Action item: Pictures aside, write every record out again word for word.

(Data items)

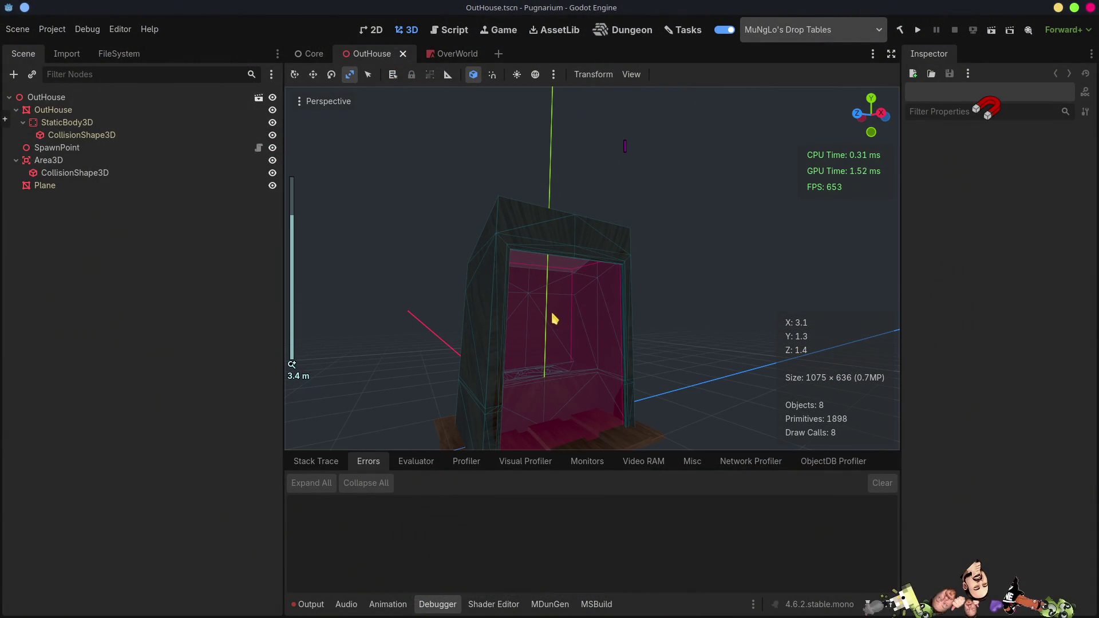
mouse_move(555, 315)
middle_mouse_down()
mouse_move(545, 206)
mouse_move(546, 313)
middle_mouse_up()
scroll(535, 341, "up", 5)
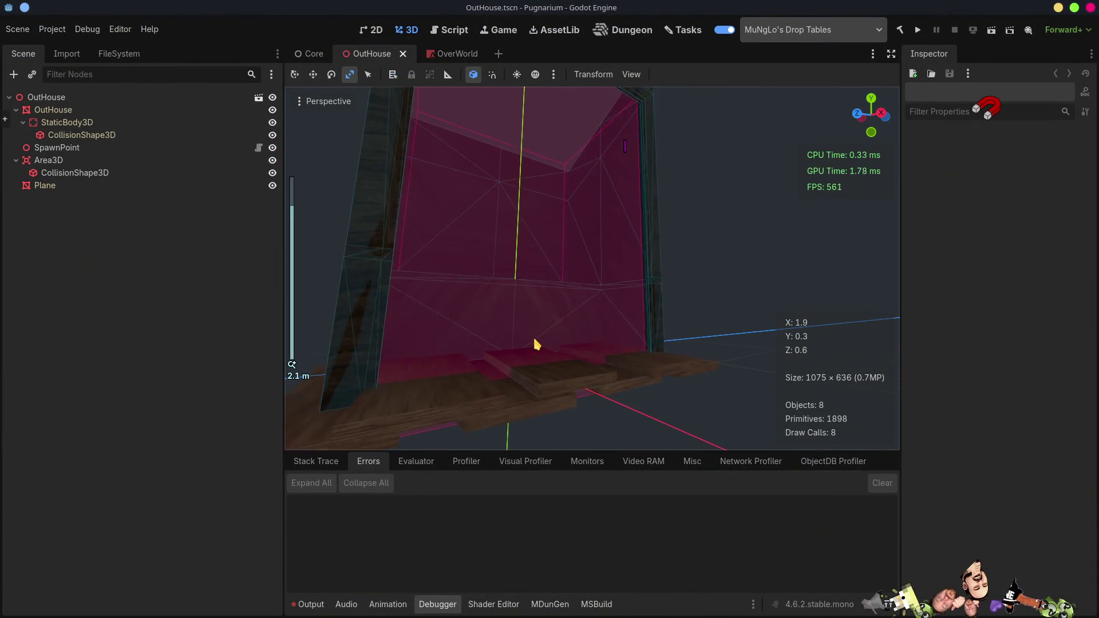
mouse_move(569, 351)
middle_mouse_down()
mouse_move(662, 212)
mouse_move(653, 280)
mouse_move(626, 346)
mouse_move(616, 282)
mouse_move(579, 305)
mouse_move(685, 332)
mouse_move(547, 383)
mouse_move(567, 420)
middle_mouse_up()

Exercise result:
mouse_move(555, 315)
middle_mouse_down()
mouse_move(545, 206)
mouse_move(546, 313)
middle_mouse_up()
scroll(535, 341, "up", 5)
mouse_move(569, 351)
middle_mouse_down()
mouse_move(662, 212)
mouse_move(653, 280)
mouse_move(626, 346)
mouse_move(616, 282)
mouse_move(579, 305)
mouse_move(685, 332)
mouse_move(547, 383)
mouse_move(567, 420)
middle_mouse_up()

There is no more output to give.